The Corner

Health Care

Normalcy Now

An usher holds a sign reminding spectators of mask mandates during an NBA playoff game at Staples Center in Los Angeles, Calif., June 6, 2021. (Kirby Lee-USA TODAY Sports)

On Thursday President Biden unveiled yet another plan to “beat the pandemic,” following up on his campaign pledge to “shut down the virus.” It’s time to retire this eliminationist thinking. Over the last several months, the COVID endgame has become increasingly clear: The virus gradually reaches an endemic state in which most of us are exposed. That’s it. No intervention — not lockdown, not masking, not “test and trace,” and not even the vaccine — has been able to stop COVID’s long march.

Whatever influence the interventions may have on viral spread, it is clearly not enough to prevent major waves of infection from washing over the country, region by region, on a largely seasonal basis. We have 18 months’ worth of proof. That’s why I’m uninterested in debating the quality of that Bangladeshi mask study or poring over infection trends in states with different indoor capacity rules or arguing whether self-quarantines should be ten days or 14 days. Why fight over interventions that are marginal at best? They do not change COVID’s basic pattern, which is a series of seasonal waves that will continue until infection has become sufficiently widespread.

So although we have no choice about the endpoint, we do have a choice about how we get there. We can keep on masking and distancing and quarantining and tut-tutting at people who congregate in large groups, or we can return to normal life as the virus completes its pandemic phase. I vote for normal life.

Accepting the inevitable is difficult for many people, perhaps because COVID has earned such a frightful reputation. But pharmaceuticals have rendered the virus much less dangerous than it was in 2020. Vaccines taken prior to infection prevent most severe cases, and infusions of monoclonal antibodies, received soon after infection, appear to be quite effective as well.
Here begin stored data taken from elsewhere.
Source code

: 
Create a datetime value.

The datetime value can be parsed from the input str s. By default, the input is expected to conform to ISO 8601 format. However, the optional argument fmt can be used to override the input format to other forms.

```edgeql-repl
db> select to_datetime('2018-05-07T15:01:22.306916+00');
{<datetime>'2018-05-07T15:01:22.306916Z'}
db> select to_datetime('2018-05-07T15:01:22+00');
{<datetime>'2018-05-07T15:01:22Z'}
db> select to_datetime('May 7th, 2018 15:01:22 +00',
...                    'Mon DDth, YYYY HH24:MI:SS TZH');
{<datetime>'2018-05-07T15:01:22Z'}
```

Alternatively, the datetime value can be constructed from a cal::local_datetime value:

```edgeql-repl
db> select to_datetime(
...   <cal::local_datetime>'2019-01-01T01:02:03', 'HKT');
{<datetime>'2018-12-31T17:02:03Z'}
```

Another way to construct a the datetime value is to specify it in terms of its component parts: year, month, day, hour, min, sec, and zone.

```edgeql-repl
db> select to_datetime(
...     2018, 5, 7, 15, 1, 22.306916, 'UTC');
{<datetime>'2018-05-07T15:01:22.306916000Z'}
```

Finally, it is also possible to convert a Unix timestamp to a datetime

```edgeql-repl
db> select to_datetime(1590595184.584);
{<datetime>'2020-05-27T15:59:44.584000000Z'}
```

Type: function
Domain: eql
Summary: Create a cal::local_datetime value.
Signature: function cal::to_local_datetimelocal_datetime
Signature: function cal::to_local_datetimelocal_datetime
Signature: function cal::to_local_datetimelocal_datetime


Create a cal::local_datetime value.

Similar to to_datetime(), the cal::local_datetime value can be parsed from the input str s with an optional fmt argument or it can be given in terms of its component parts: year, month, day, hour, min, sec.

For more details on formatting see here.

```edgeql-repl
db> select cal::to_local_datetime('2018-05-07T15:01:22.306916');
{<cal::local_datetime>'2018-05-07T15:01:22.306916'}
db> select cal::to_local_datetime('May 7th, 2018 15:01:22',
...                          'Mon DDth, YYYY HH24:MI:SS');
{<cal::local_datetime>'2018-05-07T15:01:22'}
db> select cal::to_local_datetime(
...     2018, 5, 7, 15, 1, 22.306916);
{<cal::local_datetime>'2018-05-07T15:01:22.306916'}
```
Even some people who understand the low risk associated with a typical COVID case are still reluctant to accept that their own infection is forthcoming. The restrictions themselves deserve some blame here. When a mere positive test requires quarantine and awkward calls to friends and colleagues, it’s understandable that people will take extraordinary measures to avoid it. In that sense, the restrictions are self-reinforcing. Infection is even seen as shameful in some circles, as if it is some kind of personal failing. It’s time to put that all behind us.

The public-health establishment does not agree, of course. They have volunteered no specific endpoint for the restrictions, and it’s fair to assume that none is imminent. “If endemicity is the future, then masks, distancing, and other precautions merely delay exposure to the virus — and to what end?” Ed Yong asked in a piece for The Atlantic last month. The answer, the public-health advocates told him, is “to buy time.”

That answer is not persuasive. First of all, how much time is actually available to purchase? As noted above, no intervention has prevented major surges from coming and going at seasonally predictable points in various parts of the country. At best these interventions may have shortened waves, but they did not prevent them. That’s why the most plausible reason to buy time — to prevent hospital overruns — is still unconvincing. Hospitals have been stressed for sure, but the early fear that untreated patients would be dying outside of overflowing ERs never came to pass. With the pharmaceutical treatments available now, it’s hard to believe it ever will.

Other reasons given to Yong for buying time are even less convincing. One is “to keep schools open,” but it is the restrictions themselves that threaten to close schools. Here again the mitigation strategies seem self-reinforcing: We have to quarantine students and close schools at the first sign of an outbreak, because otherwise infections might spread, and then we’d have to . . . quarantine students and close schools. Once we acknowledge that infection is inevitable, schools are in fact one of the most obvious places to restore normal operations. If we cannot accept that the lowest-risk demographic group (students) will be exposed to the virus, then we are not ready to accept reality at all.

Other justifications for buying time include studying breakthrough infections, further encouraging the vaccine stragglers, and giving hospital workers a break. These are useful goals, but few people outside of public health will believe they are of such importance that they justify preventing a return to normal life. This is one reason that elected leaders should never transfer decision-making authority to public-health advocates. Such advocates have important contributions to make, but they cannot be expected to balance competing interests in the same way that the people’s representatives do.

The public-health establishment will always be inclined to ask for more time for its own priorities. Sometimes — like now — we have to say no. If we are not able to acknowledge the inevitable and recover our freedoms in this moment, I fear we never will.